Can you rewrite the records from the line that has "international" through the line that has "How many data points in PRODUIT", replacing "chart" with "graph" and leaving everything else unchanged?

─── Information supplied ───

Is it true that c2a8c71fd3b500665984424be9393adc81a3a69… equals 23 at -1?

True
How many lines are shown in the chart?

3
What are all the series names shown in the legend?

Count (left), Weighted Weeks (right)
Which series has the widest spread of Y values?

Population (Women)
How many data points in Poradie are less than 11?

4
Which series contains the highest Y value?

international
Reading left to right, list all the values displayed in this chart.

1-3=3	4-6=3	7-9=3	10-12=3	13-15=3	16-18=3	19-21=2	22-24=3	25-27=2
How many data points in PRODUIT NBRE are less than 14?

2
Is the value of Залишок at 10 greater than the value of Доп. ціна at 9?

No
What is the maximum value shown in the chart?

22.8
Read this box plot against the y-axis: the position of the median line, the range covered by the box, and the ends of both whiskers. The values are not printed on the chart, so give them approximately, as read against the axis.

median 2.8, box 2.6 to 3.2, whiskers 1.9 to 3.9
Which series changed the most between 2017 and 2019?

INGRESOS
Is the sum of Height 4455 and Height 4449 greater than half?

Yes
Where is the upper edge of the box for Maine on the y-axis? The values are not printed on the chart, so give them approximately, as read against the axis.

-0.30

───

**Response to this task:**
international
Reading left to right, list all the values displayed in this graph.

1-3=3	4-6=3	7-9=3	10-12=3	13-15=3	16-18=3	19-21=2	22-24=3	25-27=2
How many data points in PRODUIT NBRE are less than 14?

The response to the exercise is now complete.